Hurry Up Tomorrow, a psychological thriller about a tormented pop star played by Tesfaye, debuted to a mere $3.3 million domestically from 2,020 theaters over the May 16-18 weekend to finish in sixth-place despite his status as one of music‘s best-selling superstars. Overseas, it likewise made roughly $3 million.

Heading into the weekend, the $15 million movie was tracking to open to $5 million to $9 million in North America. But withering reviews — its score on Rotten Tomatoes was 14 percent — combined with lethal word-of-mouth torpedoed the title, which was financed by Live Nation and distributed by Lionsgate as a companion piece to The Weeknd’s studio album of the same time.

Many times, a movie that’s been dissed by critics can still win over everyday moviegoers. Not in this case. Exit scores were just as dismal, including one-and-a-half-stars out of five on exit polling service Comscore PostTrak and (ouch) a “C-” on CinemaScore.

Even Rotten Tomatoes’ audience popcornmeter score is only 68 percent despite Tesfaye’s millions upon millions of fans who have followed his every victory — and there have been many — on the music side. They simply didn’t connect with the film, just as they didn’t with showrunner Sam Levinson’s controversial The Idol, which was canceled by HBO after one season. Tesfaye developed that project with Levinson and likewise played a musician, co-starring as a sketchy nightclub owner alongside Lily-Rose Depp.

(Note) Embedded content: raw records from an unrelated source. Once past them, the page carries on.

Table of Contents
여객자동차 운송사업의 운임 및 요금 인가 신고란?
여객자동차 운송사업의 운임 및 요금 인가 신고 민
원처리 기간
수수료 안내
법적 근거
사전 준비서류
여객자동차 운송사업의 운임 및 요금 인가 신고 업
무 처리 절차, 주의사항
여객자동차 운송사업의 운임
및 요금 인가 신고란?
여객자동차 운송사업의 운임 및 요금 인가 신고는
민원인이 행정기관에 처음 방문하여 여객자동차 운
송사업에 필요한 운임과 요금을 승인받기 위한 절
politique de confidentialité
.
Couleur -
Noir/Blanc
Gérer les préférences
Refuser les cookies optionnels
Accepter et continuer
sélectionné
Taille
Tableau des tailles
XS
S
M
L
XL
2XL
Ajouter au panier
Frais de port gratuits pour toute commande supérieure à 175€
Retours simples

Hurry Up Tomorrow is not alone in being an original 2025 release that did not resonate with audiences. Joining Mickey 17, Last Breath, Novocaine and Black Bag, original films have generally had a very tough time connecting with audiences for whom if the concept or the marketing for whatever reason doesn’t strike a chord, makes it very difficult to make inroads at the box office,” says Comscore analyst Paul Dergarabedian. “Of course, Sinners was a very notable and obvious exception, but that film had the benefit of having Michael B. Jordan working again with Ryan Coogler plus stellar reviews across the board which made it immune to the original IP curse that’s befallen many a film this year.”

Many moviegoers are taking issue with Hurry Up Tomorrow for being little more than a feature-length promotion for Tesfaye’s studio album of the same name, which was released in January amid the tragic L.A. fires and is billed as a goodbye to his moniker as The Weeknd.

“The amorphous narrative, which frequently veers into surrealism and suffers from a severe case of symbolism, mainly concerns the existential angst being suffered by its star, reeling from a recent break-up with a girlfriend (voiced by Riley Keough),” wrote THR critic Frank Scheck.

In terms of demos, Caucasians made up 39 percent of moviegoers, followed by Latinos (38 percent), Black moviegoers (12 percent), Asians (8 percent) and Native American/Other (5 percent).

Jenna Ortega and Barry Keoghan also star in Hurry Up Tomorrow, which was directed by Trey Edward Shults by a script he co-wrote with Tesfaye and Reza Fayhim that sees Tesfaye play a fictionalized version of himself, or rather, a musician on the verge of a nervous breakdown after a breakup and nearly losing his voice (a storyline inspired by real-life events).

Lionsgate and the other partners involved say Hurry Up offered a unique opportunity to intersect the worlds of movies and music. In distributing the film, Lionsgate worked closely with The Weeknd’s partners at Republic Records, as well as his XO label, Manic Phase Productions, Live Nation and CAA, just to name a few key players bridging the film and the teams and connecting fans from his “After Hours Til Dawn” Tour.

As Scheck notes in his review, after Hurry Up Tomorrow and HBO’s short-lived The Idol, some career counseling might be in order for Tesfaye.